→ **What to work on**
Repeat the lines from the line with "### **1. ✅ REVERTED BREAKING CHANGES**" to the line with "### **3. ✅ INTERMEDIATE NODE SPECIFICATIONS**" in the listing below, keeping both end lines and adding nothing.

→ **Data extract**

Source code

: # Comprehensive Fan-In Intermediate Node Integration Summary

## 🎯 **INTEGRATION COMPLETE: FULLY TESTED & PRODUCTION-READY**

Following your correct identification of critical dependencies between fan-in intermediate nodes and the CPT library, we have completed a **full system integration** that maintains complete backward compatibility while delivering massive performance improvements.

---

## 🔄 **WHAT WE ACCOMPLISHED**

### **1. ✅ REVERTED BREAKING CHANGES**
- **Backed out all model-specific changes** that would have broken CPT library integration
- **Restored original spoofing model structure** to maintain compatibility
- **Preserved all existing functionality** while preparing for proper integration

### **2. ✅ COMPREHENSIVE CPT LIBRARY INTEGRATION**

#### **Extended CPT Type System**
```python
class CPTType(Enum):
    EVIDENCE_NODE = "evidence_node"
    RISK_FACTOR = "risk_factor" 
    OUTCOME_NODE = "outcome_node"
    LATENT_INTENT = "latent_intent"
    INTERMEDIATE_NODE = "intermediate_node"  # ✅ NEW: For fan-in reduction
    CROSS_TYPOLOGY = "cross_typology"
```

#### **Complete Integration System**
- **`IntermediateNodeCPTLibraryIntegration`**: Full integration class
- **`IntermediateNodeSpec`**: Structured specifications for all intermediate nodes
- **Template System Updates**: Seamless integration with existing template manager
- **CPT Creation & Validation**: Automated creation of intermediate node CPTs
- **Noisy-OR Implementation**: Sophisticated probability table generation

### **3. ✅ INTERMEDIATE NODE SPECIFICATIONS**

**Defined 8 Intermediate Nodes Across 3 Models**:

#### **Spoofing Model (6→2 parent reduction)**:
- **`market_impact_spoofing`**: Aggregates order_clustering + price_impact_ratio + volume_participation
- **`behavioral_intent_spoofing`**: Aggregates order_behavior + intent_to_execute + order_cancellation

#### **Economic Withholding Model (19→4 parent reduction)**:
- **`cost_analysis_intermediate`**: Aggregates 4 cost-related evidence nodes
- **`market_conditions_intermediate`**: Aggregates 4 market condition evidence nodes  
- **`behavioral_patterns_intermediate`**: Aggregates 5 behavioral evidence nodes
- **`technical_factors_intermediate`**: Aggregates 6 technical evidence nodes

→ **Solution**
### **1. ✅ REVERTED BREAKING CHANGES**
- **Backed out all model-specific changes** that would have broken CPT library integration
- **Restored original spoofing model structure** to maintain compatibility
- **Preserved all existing functionality** while preparing for proper integration

### **2. ✅ COMPREHENSIVE CPT LIBRARY INTEGRATION**

#### **Extended CPT Type System**
```python
class CPTType(Enum):
    EVIDENCE_NODE = "evidence_node"
    RISK_FACTOR = "risk_factor" 
    OUTCOME_NODE = "outcome_node"
    LATENT_INTENT = "latent_intent"
    INTERMEDIATE_NODE = "intermediate_node"  # ✅ NEW: For fan-in reduction
    CROSS_TYPOLOGY = "cross_typology"
```

#### **Complete Integration System**
- **`IntermediateNodeCPTLibraryIntegration`**: Full integration class
- **`IntermediateNodeSpec`**: Structured specifications for all intermediate nodes
- **Template System Updates**: Seamless integration with existing template manager
- **CPT Creation & Validation**: Automated creation of intermediate node CPTs
- **Noisy-OR Implementation**: Sophisticated probability table generation

### **3. ✅ INTERMEDIATE NODE SPECIFICATIONS**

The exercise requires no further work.